How Healthy is the State of Women in Medicine?

Let’s start with some numbers.

In a 2011 Health Affairs Article, LoSasso et al concluded, “In 2008, male physicians newly trained in New York State made on average $16,819 more than newly trained female physicians, compared to a $3,600 difference in 1999.”

A 2013 study in Academic Medicine re-examined the pay gap for new doctors to see if the trend had changed, but unfortunately they reached a similar conclusion as the 2011 study.  The authors wrote, “….we observed a substantial gender difference in salary that was not fully explained by specialty, academic rank, work hours, or even spousal employment. These findings suggest that salary disparities in academic medicine exist even in cohorts hired recently and that these disparities arise early in the course of a career.”

In academic medicine, the situation of women in leadership positions raises further concerns.  The Association of American Medical Colleges assembled some key numbers concerning women in academic medicine using the 2013-1014 data.  Academic medicine, as their data shows, is dominated by men.  Only 15% of department chairs are women, while 22% of tenured professors are women and 21% of full professors are women.

Carr et al in the journal of Women’s Health interviewed women at 24 randomly selected medical schools affiliated to the two major professional associations focused on diversity and inclusion in medicine.  While these interviews are less generalizable, the comments were incisive, and correspond with informal thoughts and conversations Doctors Council members have shared.  For example:

At the most senior level, [it’s] essentially an old boys’ club…. The large critical mass is still a bunch of white guys.”

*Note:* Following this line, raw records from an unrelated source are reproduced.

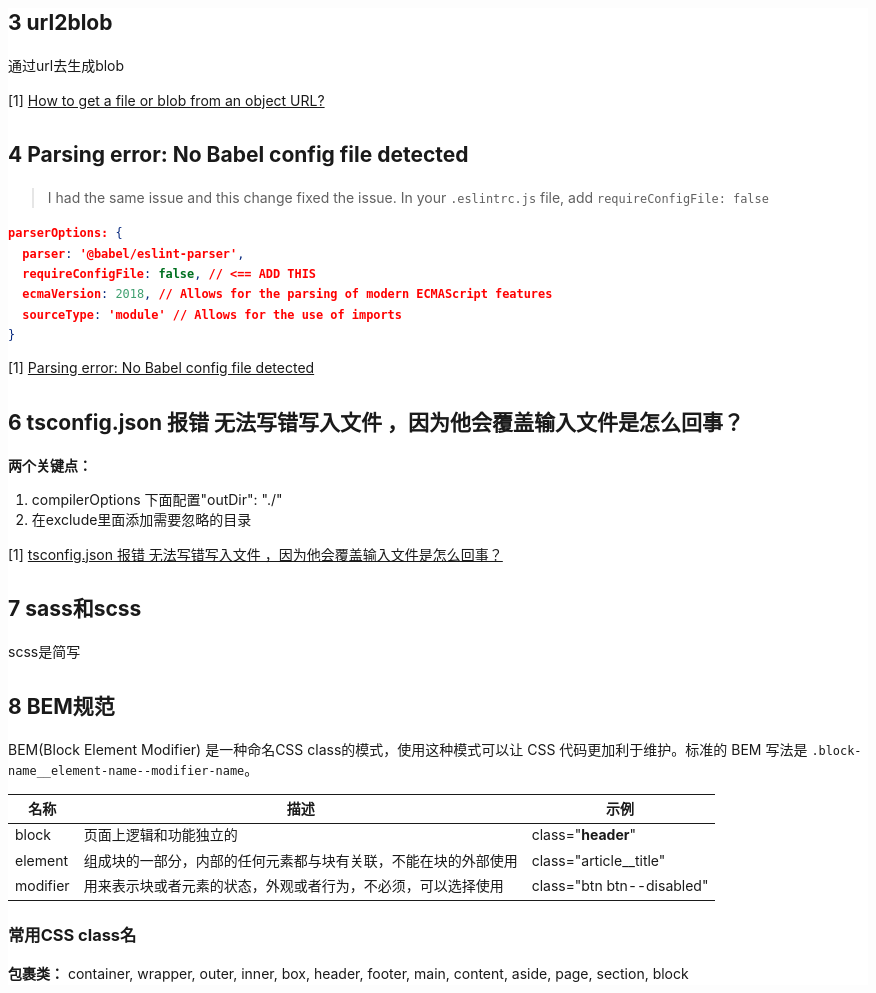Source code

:## 3 url2blob

通过url去生成blob

[1] [How to get a file or blob from an object URL?](https://stackoverflow.com/questions/11876175/how-to-get-a-file-or-blob-from-an-object-url)

## 4 Parsing error: No Babel config file detected

> I had the same issue and this change fixed the issue. In your `.eslintrc.js` file, add `requireConfigFile: false`

```json
parserOptions: {
  parser: '@babel/eslint-parser',
  requireConfigFile: false, // <== ADD THIS
  ecmaVersion: 2018, // Allows for the parsing of modern ECMAScript features
  sourceType: 'module' // Allows for the use of imports
}
```

[1] [Parsing error: No Babel config file detected](https://stackoverflow.com/questions/71501892/parsing-error-no-babel-config-file-detected)

## 6 tsconfig.json 报错 无法写错写入文件 ，因为他会覆盖输入文件是怎么回事？

**两个关键点：**

1. compilerOptions 下面配置"outDir": "./"
2. 在exclude里面添加需要忽略的目录

[1] [tsconfig.json 报错 无法写错写入文件 ，因为他会覆盖输入文件是怎么回事？](https://segmentfault.com/q/1010000019980246)

## 7 sass和scss

scss是简写

## 8 BEM规范

BEM(Block Element Modifier) 是一种命名CSS class的模式，使用这种模式可以让 CSS 代码更加利于维护。标准的 BEM 写法是 `.block-name__element-name--modifier-name`。

| 名称     | 描述                                                         | 示例                      |
| -------- | ------------------------------------------------------------ | ------------------------- |
| block    | 页面上逻辑和功能独立的                                       | class="**header**"        |
| element  | 组成块的一部分，内部的任何元素都与块有关联，不能在块的外部使用 | class="article__title"    |
| modifier | 用来表示块或者元素的状态，外观或者行为，不必须，可以选择使用 | class="btn btn--disabled" |

### 常用CSS class名

**包裹类：** container, wrapper, outer, inner, box, header, footer, main, content, aside, page, section, block

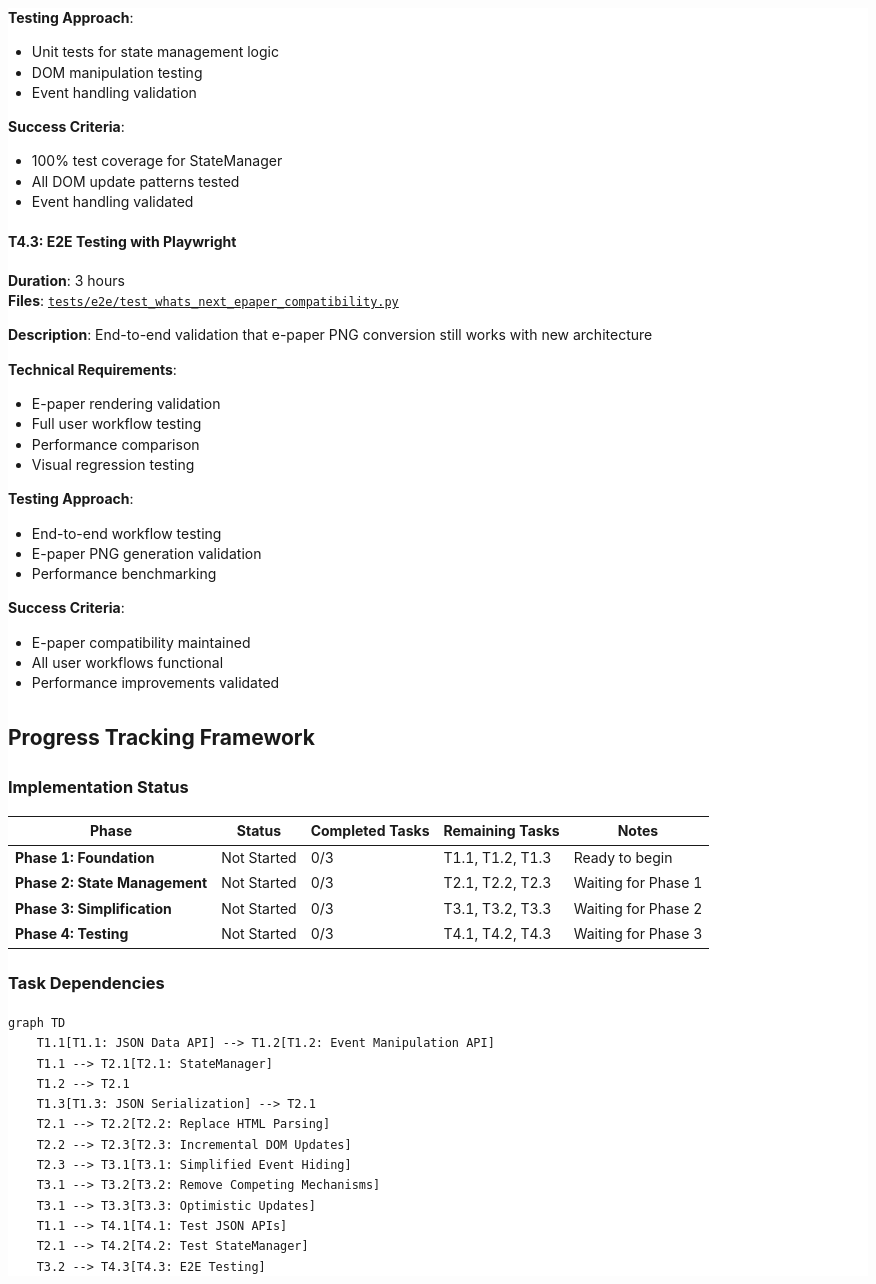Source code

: **Testing Approach**:
- Unit tests for state management logic
- DOM manipulation testing
- Event handling validation

**Success Criteria**:
- 100% test coverage for StateManager
- All DOM update patterns tested
- Event handling validated

#### T4.3: E2E Testing with Playwright
**Duration**: 3 hours  
**Files**: [`tests/e2e/test_whats_next_epaper_compatibility.py`](../../tests/e2e/test_whats_next_epaper_compatibility.py)

**Description**: End-to-end validation that e-paper PNG conversion still works with new architecture

**Technical Requirements**:
- E-paper rendering validation
- Full user workflow testing
- Performance comparison
- Visual regression testing

**Testing Approach**:
- End-to-end workflow testing
- E-paper PNG generation validation
- Performance benchmarking

**Success Criteria**:
- E-paper compatibility maintained
- All user workflows functional
- Performance improvements validated

## Progress Tracking Framework

### Implementation Status

| Phase | Status | Completed Tasks | Remaining Tasks | Notes |
|-------|--------|----------------|-----------------|-------|
| **Phase 1: Foundation** | Not Started | 0/3 | T1.1, T1.2, T1.3 | Ready to begin |
| **Phase 2: State Management** | Not Started | 0/3 | T2.1, T2.2, T2.3 | Waiting for Phase 1 |
| **Phase 3: Simplification** | Not Started | 0/3 | T3.1, T3.2, T3.3 | Waiting for Phase 2 |
| **Phase 4: Testing** | Not Started | 0/3 | T4.1, T4.2, T4.3 | Waiting for Phase 3 |

### Task Dependencies

```mermaid
graph TD
    T1.1[T1.1: JSON Data API] --> T1.2[T1.2: Event Manipulation API]
    T1.1 --> T2.1[T2.1: StateManager]
    T1.2 --> T2.1
    T1.3[T1.3: JSON Serialization] --> T2.1
    T2.1 --> T2.2[T2.2: Replace HTML Parsing]
    T2.2 --> T2.3[T2.3: Incremental DOM Updates]
    T2.3 --> T3.1[T3.1: Simplified Event Hiding]
    T3.1 --> T3.2[T3.2: Remove Competing Mechanisms]
    T3.1 --> T3.3[T3.3: Optimistic Updates]
    T1.1 --> T4.1[T4.1: Test JSON APIs]
    T2.1 --> T4.2[T4.2: Test StateManager]
    T3.2 --> T4.3[T4.3: E2E Testing]
```

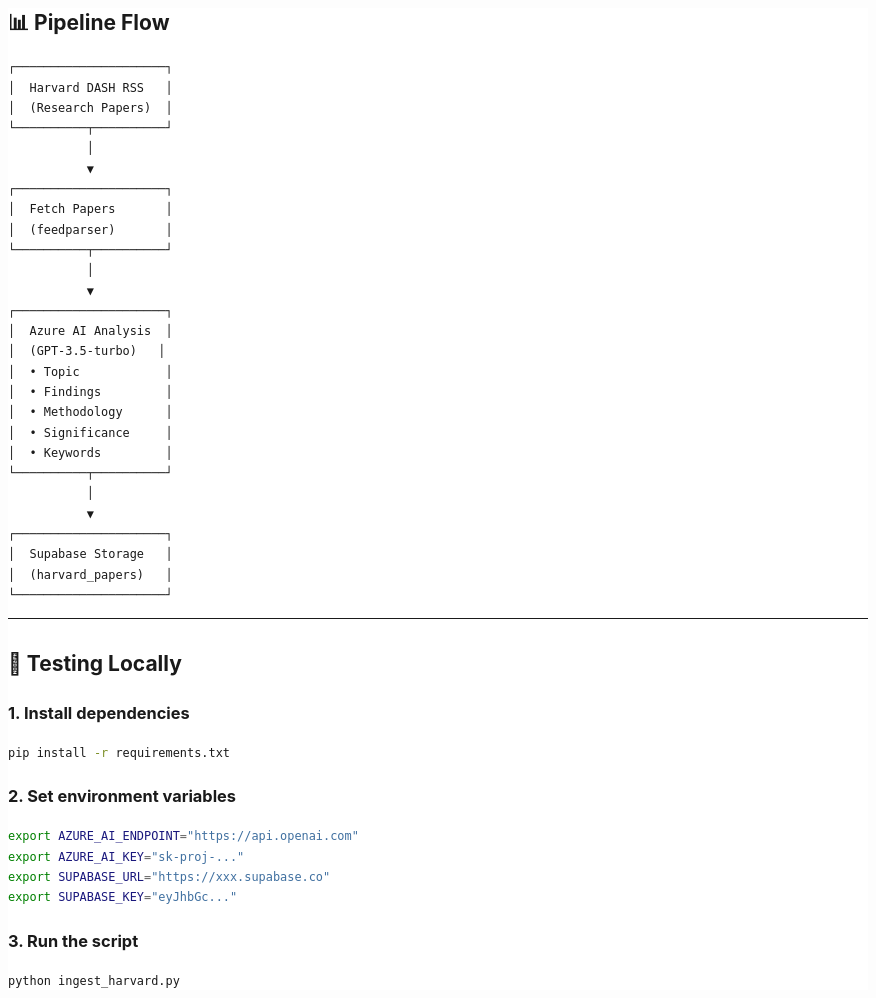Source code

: ## 📊 Pipeline Flow

```
┌─────────────────────┐
│  Harvard DASH RSS   │
│  (Research Papers)  │
└──────────┬──────────┘
           │
           ▼
┌─────────────────────┐
│  Fetch Papers       │
│  (feedparser)       │
└──────────┬──────────┘
           │
           ▼
┌─────────────────────┐
│  Azure AI Analysis  │
│  (GPT-3.5-turbo)   │
│  • Topic            │
│  • Findings         │
│  • Methodology      │
│  • Significance     │
│  • Keywords         │
└──────────┬──────────┘
           │
           ▼
┌─────────────────────┐
│  Supabase Storage   │
│  (harvard_papers)   │
└─────────────────────┘
```

---

## 🧪 Testing Locally

### 1. Install dependencies
```bash
pip install -r requirements.txt
```

### 2. Set environment variables
```bash
export AZURE_AI_ENDPOINT="https://api.openai.com"
export AZURE_AI_KEY="sk-proj-..."
export SUPABASE_URL="https://xxx.supabase.co"
export SUPABASE_KEY="eyJhbGc..."
```

### 3. Run the script
```bash
python ingest_harvard.py
```
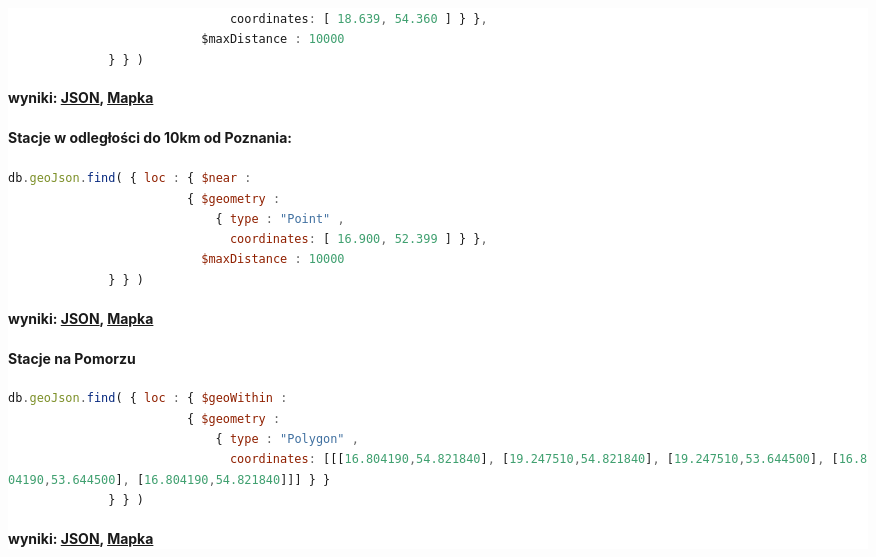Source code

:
   ```js
                                 coordinates: [ 18.639, 54.360 ] } },
                             $maxDistance : 10000
                } } )
  ```
#### wyniki: [JSON](../../data/mosinski/near_Gdansk.json), [Mapka](../../data/mosinski/near_Gdansk.geojson)
#### Stacje w odległości do 10km od Poznania:
  ```js
  db.geoJson.find( { loc : { $near :
                           { $geometry :
                               { type : "Point" ,
                                 coordinates: [ 16.900, 52.399 ] } },
                             $maxDistance : 10000
                } } )
  ```
#### wyniki: [JSON](../../data/mosinski/near_Poznan.json), [Mapka](../../data/mosinski/near_Poznan.geojson)
#### Stacje na Pomorzu
  ```js
  db.geoJson.find( { loc : { $geoWithin :
                           { $geometry :
                               { type : "Polygon" ,
                                 coordinates: [[[16.804190,54.821840], [19.247510,54.821840], [19.247510,53.644500], [16.804190,53.644500], [16.804190,54.821840]]] } }
                } } )
  ```
#### wyniki: [JSON](../../data/mosinski/in_pomorskie.json), [Mapka](../../data/mosinski/in_pomorskie.geojson)
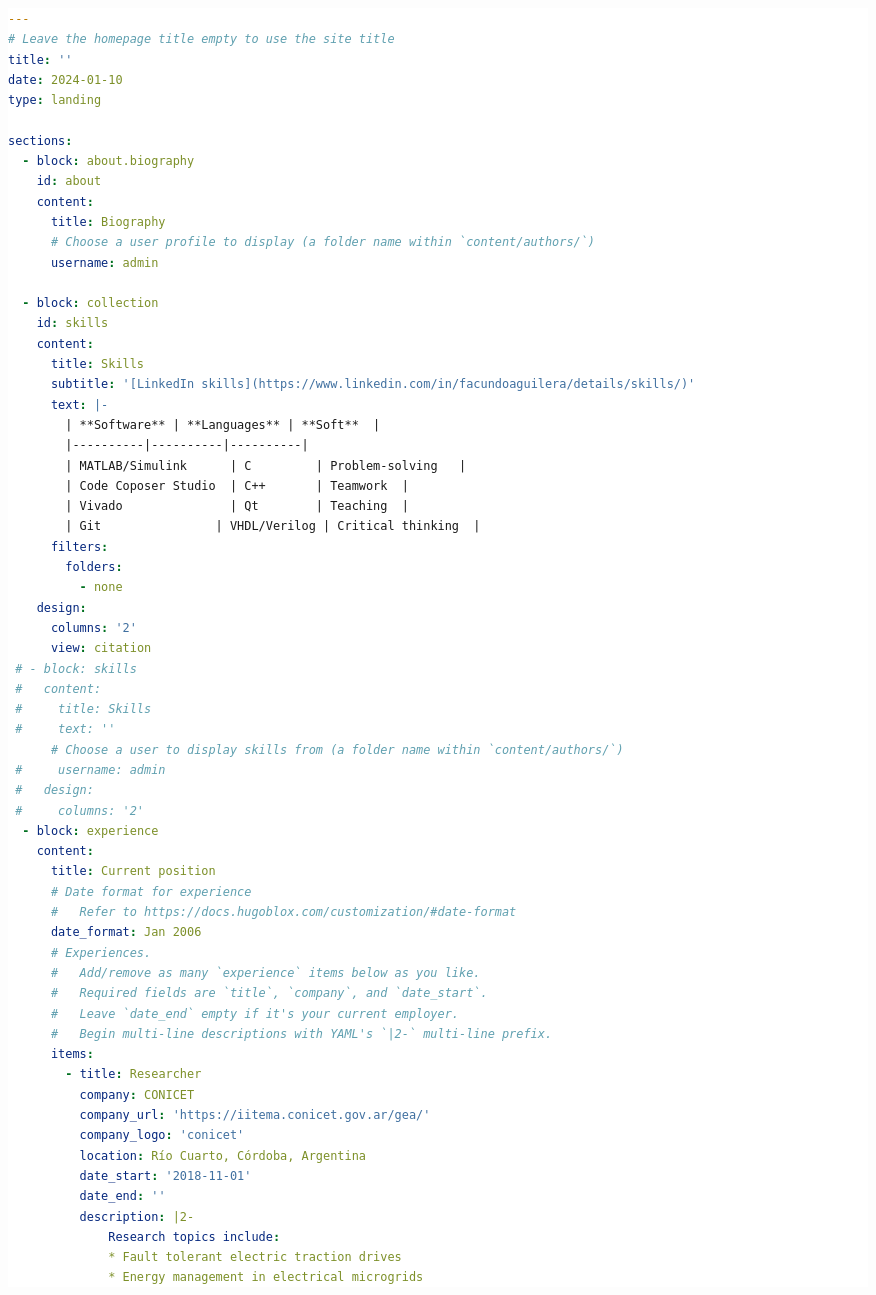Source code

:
 ```yaml
---
# Leave the homepage title empty to use the site title
title: ''
date: 2024-01-10
type: landing

sections:
  - block: about.biography
    id: about
    content:
      title: Biography
      # Choose a user profile to display (a folder name within `content/authors/`)
      username: admin
   
  - block: collection
    id: skills
    content:
      title: Skills
      subtitle: '[LinkedIn skills](https://www.linkedin.com/in/facundoaguilera/details/skills/)'
      text: |-
        | **Software** | **Languages** | **Soft**  | 
        |----------|----------|----------|
        | MATLAB/Simulink      | C         | Problem-solving   |  
        | Code Coposer Studio  | C++       | Teamwork  |  
        | Vivado               | Qt        | Teaching  |
        | Git                | VHDL/Verilog | Critical thinking  | 
      filters:
        folders:
          - none
    design:
      columns: '2'
      view: citation    
 # - block: skills
 #   content:
 #     title: Skills
 #     text: ''
      # Choose a user to display skills from (a folder name within `content/authors/`)
 #     username: admin
 #   design:
 #     columns: '2'
  - block: experience
    content:
      title: Current position
      # Date format for experience
      #   Refer to https://docs.hugoblox.com/customization/#date-format
      date_format: Jan 2006
      # Experiences.
      #   Add/remove as many `experience` items below as you like.
      #   Required fields are `title`, `company`, and `date_start`.
      #   Leave `date_end` empty if it's your current employer.
      #   Begin multi-line descriptions with YAML's `|2-` multi-line prefix.
      items:
        - title: Researcher
          company: CONICET
          company_url: 'https://iitema.conicet.gov.ar/gea/'
          company_logo: 'conicet'
          location: Río Cuarto, Córdoba, Argentina
          date_start: '2018-11-01'
          date_end: ''
          description: |2-
              Research topics include:
              * Fault tolerant electric traction drives
              * Energy management in electrical microgrids
```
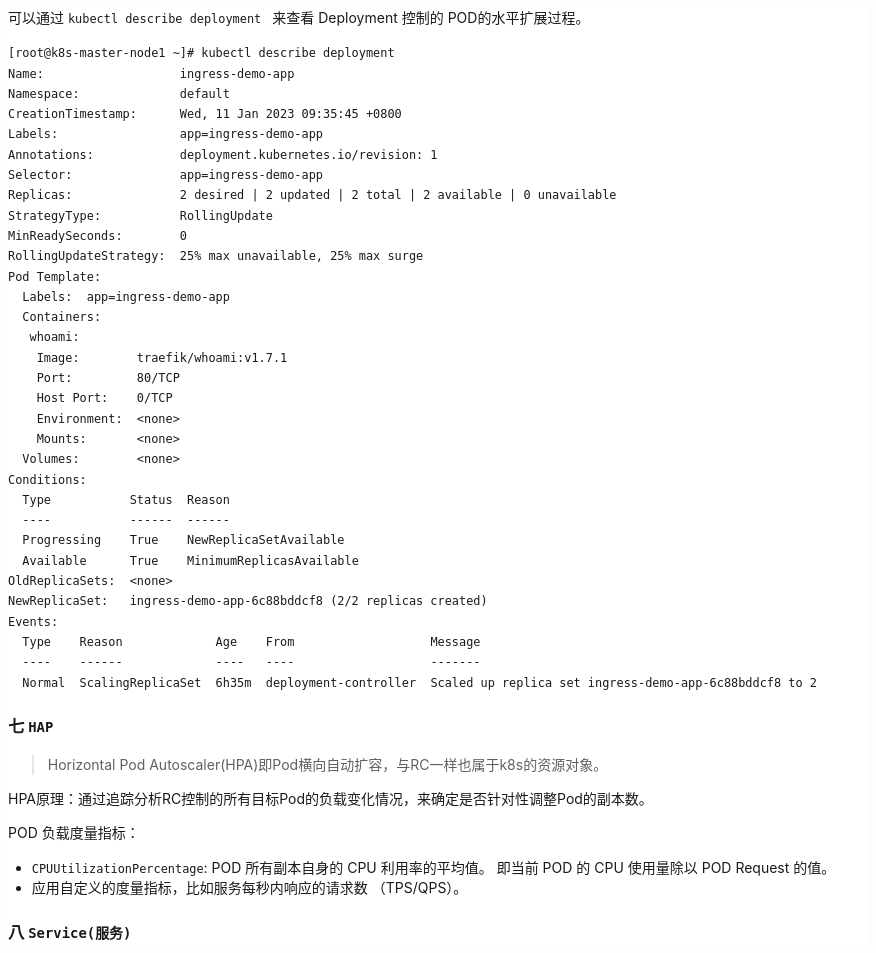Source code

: 可以通过 `kubectl describe deployment ` 来查看 Deployment 控制的 POD的水平扩展过程。

```shell
[root@k8s-master-node1 ~]# kubectl describe deployment
Name:                   ingress-demo-app
Namespace:              default
CreationTimestamp:      Wed, 11 Jan 2023 09:35:45 +0800
Labels:                 app=ingress-demo-app
Annotations:            deployment.kubernetes.io/revision: 1
Selector:               app=ingress-demo-app
Replicas:               2 desired | 2 updated | 2 total | 2 available | 0 unavailable
StrategyType:           RollingUpdate
MinReadySeconds:        0
RollingUpdateStrategy:  25% max unavailable, 25% max surge
Pod Template:
  Labels:  app=ingress-demo-app
  Containers:
   whoami:
    Image:        traefik/whoami:v1.7.1
    Port:         80/TCP
    Host Port:    0/TCP
    Environment:  <none>
    Mounts:       <none>
  Volumes:        <none>
Conditions:
  Type           Status  Reason
  ----           ------  ------
  Progressing    True    NewReplicaSetAvailable
  Available      True    MinimumReplicasAvailable
OldReplicaSets:  <none>
NewReplicaSet:   ingress-demo-app-6c88bddcf8 (2/2 replicas created)
Events:
  Type    Reason             Age    From                   Message
  ----    ------             ----   ----                   -------
  Normal  ScalingReplicaSet  6h35m  deployment-controller  Scaled up replica set ingress-demo-app-6c88bddcf8 to 2

```



### 七 `HAP `

>  Horizontal Pod Autoscaler(HPA)即Pod横向自动扩容，与RC一样也属于k8s的资源对象。



HPA原理：通过追踪分析RC控制的所有目标Pod的负载变化情况，来确定是否针对性调整Pod的副本数。

POD 负载度量指标：

- `CPUUtilizationPercentage`: POD 所有副本自身的 CPU 利用率的平均值。 即当前 POD 的 CPU 使用量除以 POD Request 的值。
- 应用自定义的度量指标，比如服务每秒内响应的请求数 （TPS/QPS）。

###  八 `Service(服务)`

“We have a large number of women in leadership positions, but that doesn’t mean that we have achieved equity…as you get farther and farther along…it gets more and more difficult…you’re dealing with subtler and subtler issues.”

“If you happen to get a chairman who has no interest in promoting women, there really have been …no consequences for that.”

The question of culture has also been examined in the literature. A study in the 2013 Journal of General Internal Medicine analyzed a stratified random sample of 4,7578 full time faculty at 26 medical colleges.  The authors wrote:

“The central finding of this study is that male and female faculty have equal feelings of being engaged and enthusiastic about their work and have equal leadership aspirations, yet women faculty do not feel as confident about career advancement as men, do not feel equally included in the environment of academia, and their personal values are more likely to be at odds with institutional values. “

A 2014 Study in Academic medicine went a step further and argued for the importance of supportive culture. The authors wrote:

“Our findings provide consistent and strong support for the critical role of the culture of the department/division on women’s careers. A supportive work culture appears to buffer women from the negative impact of both work overload and long work hours on levels of work-to-family conflict.”

Pay inequity, leadership inequity and lack of cultural support all remain problems for women doctors.